### Work to be completed
Reproduce the full listing that appears beneath this instruction exactly.

*** Supplied entries

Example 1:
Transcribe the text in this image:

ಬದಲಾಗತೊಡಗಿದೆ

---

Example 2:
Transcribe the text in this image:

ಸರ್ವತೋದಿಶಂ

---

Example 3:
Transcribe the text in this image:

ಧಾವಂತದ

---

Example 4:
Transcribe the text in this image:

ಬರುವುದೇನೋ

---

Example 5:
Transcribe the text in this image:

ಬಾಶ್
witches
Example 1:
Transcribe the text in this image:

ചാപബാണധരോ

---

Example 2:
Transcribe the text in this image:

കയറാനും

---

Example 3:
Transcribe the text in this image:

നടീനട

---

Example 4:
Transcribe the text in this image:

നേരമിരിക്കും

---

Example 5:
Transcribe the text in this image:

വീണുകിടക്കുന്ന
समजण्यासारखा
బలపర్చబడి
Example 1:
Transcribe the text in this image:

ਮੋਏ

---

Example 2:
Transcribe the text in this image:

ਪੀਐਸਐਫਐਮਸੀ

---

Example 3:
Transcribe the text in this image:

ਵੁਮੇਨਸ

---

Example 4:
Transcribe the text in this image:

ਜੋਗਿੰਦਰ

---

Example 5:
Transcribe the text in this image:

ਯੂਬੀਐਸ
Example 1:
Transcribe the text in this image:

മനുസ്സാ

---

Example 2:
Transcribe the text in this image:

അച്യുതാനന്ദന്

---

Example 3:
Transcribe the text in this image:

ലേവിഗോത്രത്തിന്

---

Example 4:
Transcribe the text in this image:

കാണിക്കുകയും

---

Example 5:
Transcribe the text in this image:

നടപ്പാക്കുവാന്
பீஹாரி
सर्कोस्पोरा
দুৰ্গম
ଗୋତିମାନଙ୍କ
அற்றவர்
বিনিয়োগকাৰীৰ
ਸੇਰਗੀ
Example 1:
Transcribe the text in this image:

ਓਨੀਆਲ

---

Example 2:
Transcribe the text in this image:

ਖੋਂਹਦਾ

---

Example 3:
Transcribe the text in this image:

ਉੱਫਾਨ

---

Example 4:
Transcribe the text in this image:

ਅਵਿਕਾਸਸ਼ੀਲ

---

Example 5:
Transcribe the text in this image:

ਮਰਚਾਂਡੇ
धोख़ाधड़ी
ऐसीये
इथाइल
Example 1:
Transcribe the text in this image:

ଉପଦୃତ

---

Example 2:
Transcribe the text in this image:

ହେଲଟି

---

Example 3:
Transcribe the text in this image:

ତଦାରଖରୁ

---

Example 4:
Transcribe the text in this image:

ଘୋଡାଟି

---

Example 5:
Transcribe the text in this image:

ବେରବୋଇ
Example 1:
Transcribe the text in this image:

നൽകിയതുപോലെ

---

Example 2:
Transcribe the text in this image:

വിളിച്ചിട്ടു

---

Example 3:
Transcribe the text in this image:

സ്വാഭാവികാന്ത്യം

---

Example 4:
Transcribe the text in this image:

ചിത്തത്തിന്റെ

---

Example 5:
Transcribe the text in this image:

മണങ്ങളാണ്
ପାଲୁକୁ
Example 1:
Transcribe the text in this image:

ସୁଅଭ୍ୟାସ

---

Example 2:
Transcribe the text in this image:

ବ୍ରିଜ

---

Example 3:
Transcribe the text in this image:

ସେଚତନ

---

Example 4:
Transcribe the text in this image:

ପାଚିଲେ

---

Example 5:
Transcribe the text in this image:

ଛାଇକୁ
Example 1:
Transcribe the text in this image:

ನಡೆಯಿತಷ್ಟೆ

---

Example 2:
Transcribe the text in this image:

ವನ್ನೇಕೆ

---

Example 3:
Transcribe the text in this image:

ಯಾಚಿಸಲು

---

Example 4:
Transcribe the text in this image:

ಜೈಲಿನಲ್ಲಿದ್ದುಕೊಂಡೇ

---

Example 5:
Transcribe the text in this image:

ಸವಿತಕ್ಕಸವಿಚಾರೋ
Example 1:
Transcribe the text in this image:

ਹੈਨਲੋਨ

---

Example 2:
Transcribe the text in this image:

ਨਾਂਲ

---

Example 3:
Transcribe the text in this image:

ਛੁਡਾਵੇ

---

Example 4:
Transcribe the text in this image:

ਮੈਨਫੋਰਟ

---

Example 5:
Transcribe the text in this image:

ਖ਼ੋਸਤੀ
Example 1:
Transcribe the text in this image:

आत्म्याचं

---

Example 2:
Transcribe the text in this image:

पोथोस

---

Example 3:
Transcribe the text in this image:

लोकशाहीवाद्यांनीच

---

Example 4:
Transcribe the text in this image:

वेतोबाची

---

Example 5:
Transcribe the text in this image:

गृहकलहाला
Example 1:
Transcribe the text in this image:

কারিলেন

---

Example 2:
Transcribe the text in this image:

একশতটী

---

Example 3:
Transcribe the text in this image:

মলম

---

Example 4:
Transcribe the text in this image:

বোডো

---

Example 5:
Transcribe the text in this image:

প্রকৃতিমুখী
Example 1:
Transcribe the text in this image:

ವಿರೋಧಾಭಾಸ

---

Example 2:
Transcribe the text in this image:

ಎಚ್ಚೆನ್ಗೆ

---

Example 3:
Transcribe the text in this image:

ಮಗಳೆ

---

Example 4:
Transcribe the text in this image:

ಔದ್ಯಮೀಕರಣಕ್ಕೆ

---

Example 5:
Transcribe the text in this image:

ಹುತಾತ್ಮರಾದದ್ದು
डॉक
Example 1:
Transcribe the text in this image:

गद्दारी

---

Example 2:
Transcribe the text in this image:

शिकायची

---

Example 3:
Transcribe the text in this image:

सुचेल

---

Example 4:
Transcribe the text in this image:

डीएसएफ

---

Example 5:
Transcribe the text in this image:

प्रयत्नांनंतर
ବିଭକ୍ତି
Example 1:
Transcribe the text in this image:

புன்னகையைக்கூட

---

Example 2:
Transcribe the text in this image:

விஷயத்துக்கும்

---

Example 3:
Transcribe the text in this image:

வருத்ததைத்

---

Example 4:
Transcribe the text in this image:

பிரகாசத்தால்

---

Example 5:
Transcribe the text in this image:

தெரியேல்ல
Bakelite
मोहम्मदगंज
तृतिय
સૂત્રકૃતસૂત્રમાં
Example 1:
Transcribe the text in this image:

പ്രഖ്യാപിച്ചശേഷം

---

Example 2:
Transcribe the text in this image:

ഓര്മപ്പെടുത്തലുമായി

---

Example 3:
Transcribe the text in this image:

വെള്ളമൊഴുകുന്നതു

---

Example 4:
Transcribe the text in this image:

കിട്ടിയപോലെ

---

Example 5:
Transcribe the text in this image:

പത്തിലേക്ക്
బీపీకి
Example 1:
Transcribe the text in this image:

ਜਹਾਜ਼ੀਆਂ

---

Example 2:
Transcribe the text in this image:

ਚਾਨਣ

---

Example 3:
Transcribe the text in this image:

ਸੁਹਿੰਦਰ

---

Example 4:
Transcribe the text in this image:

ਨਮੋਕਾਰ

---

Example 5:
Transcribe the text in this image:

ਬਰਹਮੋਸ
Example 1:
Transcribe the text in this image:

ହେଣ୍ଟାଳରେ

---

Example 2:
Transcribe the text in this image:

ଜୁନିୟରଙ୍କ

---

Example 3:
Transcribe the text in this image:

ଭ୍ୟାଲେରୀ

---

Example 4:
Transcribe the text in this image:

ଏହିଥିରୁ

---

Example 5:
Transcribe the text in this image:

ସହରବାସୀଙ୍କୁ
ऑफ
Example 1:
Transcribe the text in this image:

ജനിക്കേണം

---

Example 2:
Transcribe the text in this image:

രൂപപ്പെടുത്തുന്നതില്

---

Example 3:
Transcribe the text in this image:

******

### Written response
Example 1:
Transcribe the text in this image:

ಬದಲಾಗತೊಡಗಿದೆ

---

Example 2:
Transcribe the text in this image:

ಸರ್ವತೋದಿಶಂ

---

Example 3:
Transcribe the text in this image:

ಧಾವಂತದ

---

Example 4:
Transcribe the text in this image:

ಬರುವುದೇನೋ

---

Example 5:
Transcribe the text in this image:

ಬಾಶ್
witches
Example 1:
Transcribe the text in this image:

ചാപബാണധരോ

---

Example 2:
Transcribe the text in this image:

കയറാനും

---

Example 3:
Transcribe the text in this image:

നടീനട

---

Example 4:
Transcribe the text in this image:

നേരമിരിക്കും

---

Example 5:
Transcribe the text in this image:

വീണുകിടക്കുന്ന
समजण्यासारखा
బలపర్చబడి
Example 1:
Transcribe the text in this image:

ਮੋਏ

---

Example 2:
Transcribe the text in this image:

ਪੀਐਸਐਫਐਮਸੀ

---

Example 3:
Transcribe the text in this image:

ਵੁਮੇਨਸ

---

Example 4:
Transcribe the text in this image:

ਜੋਗਿੰਦਰ

---

Example 5:
Transcribe the text in this image:

ਯੂਬੀਐਸ
Example 1:
Transcribe the text in this image:

മനുസ്സാ

---

Example 2:
Transcribe the text in this image:

അച്യുതാനന്ദന്

---

Example 3:
Transcribe the text in this image:

ലേവിഗോത്രത്തിന്

---

Example 4:
Transcribe the text in this image:

കാണിക്കുകയും

---

Example 5:
Transcribe the text in this image:

നടപ്പാക്കുവാന്
பீஹாரி
सर्कोस्पोरा
দুৰ্গম
ଗୋତିମାନଙ୍କ
அற்றவர்
বিনিয়োগকাৰীৰ
ਸੇਰਗੀ
Example 1:
Transcribe the text in this image:

ਓਨੀਆਲ

---

Example 2:
Transcribe the text in this image:

ਖੋਂਹਦਾ

---

Example 3:
Transcribe the text in this image:

ਉੱਫਾਨ

---

Example 4:
Transcribe the text in this image:

ਅਵਿਕਾਸਸ਼ੀਲ

---

Example 5:
Transcribe the text in this image:

ਮਰਚਾਂਡੇ
धोख़ाधड़ी
ऐसीये
इथाइल
Example 1:
Transcribe the text in this image:

ଉପଦୃତ

---

Example 2:
Transcribe the text in this image:

ହେଲଟି

---

Example 3:
Transcribe the text in this image:

ତଦାରଖରୁ

---

Example 4:
Transcribe the text in this image:

ଘୋଡାଟି

---

Example 5:
Transcribe the text in this image:

ବେରବୋଇ
Example 1:
Transcribe the text in this image:

നൽകിയതുപോലെ

---

Example 2:
Transcribe the text in this image:

വിളിച്ചിട്ടു

---

Example 3:
Transcribe the text in this image:

സ്വാഭാവികാന്ത്യം

---

Example 4:
Transcribe the text in this image:

ചിത്തത്തിന്റെ

---

Example 5:
Transcribe the text in this image:

മണങ്ങളാണ്
ପାଲୁକୁ
Example 1:
Transcribe the text in this image:

ସୁଅଭ୍ୟାସ

---

Example 2:
Transcribe the text in this image:

ବ୍ରିଜ

---

Example 3:
Transcribe the text in this image:

ସେଚତନ

---

Example 4:
Transcribe the text in this image:

ପାଚିଲେ

---

Example 5:
Transcribe the text in this image:

ଛାଇକୁ
Example 1:
Transcribe the text in this image:

ನಡೆಯಿತಷ್ಟೆ

---

Example 2:
Transcribe the text in this image:

ವನ್ನೇಕೆ

---

Example 3:
Transcribe the text in this image:

ಯಾಚಿಸಲು

---

Example 4:
Transcribe the text in this image:

ಜೈಲಿನಲ್ಲಿದ್ದುಕೊಂಡೇ

---

Example 5:
Transcribe the text in this image:

ಸವಿತಕ್ಕಸವಿಚಾರೋ
Example 1:
Transcribe the text in this image:

ਹੈਨਲੋਨ

---

Example 2:
Transcribe the text in this image:

ਨਾਂਲ

---

Example 3:
Transcribe the text in this image:

ਛੁਡਾਵੇ

---

Example 4:
Transcribe the text in this image:

ਮੈਨਫੋਰਟ

---

Example 5:
Transcribe the text in this image:

ਖ਼ੋਸਤੀ
Example 1:
Transcribe the text in this image:

आत्म्याचं

---

Example 2:
Transcribe the text in this image:

पोथोस

---

Example 3:
Transcribe the text in this image:

लोकशाहीवाद्यांनीच

---

Example 4:
Transcribe the text in this image:

वेतोबाची

---

Example 5:
Transcribe the text in this image:

गृहकलहाला
Example 1:
Transcribe the text in this image:

কারিলেন

---

Example 2:
Transcribe the text in this image:

একশতটী

---

Example 3:
Transcribe the text in this image:

মলম

---

Example 4:
Transcribe the text in this image:

বোডো

---

Example 5:
Transcribe the text in this image:

প্রকৃতিমুখী
Example 1:
Transcribe the text in this image:

ವಿರೋಧಾಭಾಸ

---

Example 2:
Transcribe the text in this image:

ಎಚ್ಚೆನ್ಗೆ

---

Example 3:
Transcribe the text in this image:

ಮಗಳೆ

---

Example 4:
Transcribe the text in this image:

ಔದ್ಯಮೀಕರಣಕ್ಕೆ

---

Example 5:
Transcribe the text in this image:

ಹುತಾತ್ಮರಾದದ್ದು
डॉक
Example 1:
Transcribe the text in this image:

गद्दारी

---

Example 2:
Transcribe the text in this image:

शिकायची

---

Example 3:
Transcribe the text in this image:

सुचेल

---

Example 4:
Transcribe the text in this image:

डीएसएफ

---

Example 5:
Transcribe the text in this image:

प्रयत्नांनंतर
ବିଭକ୍ତି
Example 1:
Transcribe the text in this image:

புன்னகையைக்கூட

---

Example 2:
Transcribe the text in this image:

விஷயத்துக்கும்

---

Example 3:
Transcribe the text in this image:

வருத்ததைத்

---

Example 4:
Transcribe the text in this image:

பிரகாசத்தால்

---

Example 5:
Transcribe the text in this image:

தெரியேல்ல
Bakelite
मोहम्मदगंज
तृतिय
સૂત્રકૃતસૂત્રમાં
Example 1:
Transcribe the text in this image:

പ്രഖ്യാപിച്ചശേഷം

---

Example 2:
Transcribe the text in this image:

ഓര്മപ്പെടുത്തലുമായി

---

Example 3:
Transcribe the text in this image:

വെള്ളമൊഴുകുന്നതു

---

Example 4:
Transcribe the text in this image:

കിട്ടിയപോലെ

---

Example 5:
Transcribe the text in this image:

പത്തിലേക്ക്
బీపీకి
Example 1:
Transcribe the text in this image:

ਜਹਾਜ਼ੀਆਂ

---

Example 2:
Transcribe the text in this image:

ਚਾਨਣ

---

Example 3:
Transcribe the text in this image:

ਸੁਹਿੰਦਰ

---

Example 4:
Transcribe the text in this image:

ਨਮੋਕਾਰ

---

Example 5:
Transcribe the text in this image:

ਬਰਹਮੋਸ
Example 1:
Transcribe the text in this image:

ହେଣ୍ଟାଳରେ

---

Example 2:
Transcribe the text in this image:

ଜୁନିୟରଙ୍କ

---

Example 3:
Transcribe the text in this image:

ଭ୍ୟାଲେରୀ

---

Example 4:
Transcribe the text in this image:

ଏହିଥିରୁ

---

Example 5:
Transcribe the text in this image:

ସହରବାସୀଙ୍କୁ
ऑफ
Example 1:
Transcribe the text in this image:

ജനിക്കേണം

---

Example 2:
Transcribe the text in this image:

രൂപപ്പെടുത്തുന്നതില്

---

Example 3:
Transcribe the text in this image:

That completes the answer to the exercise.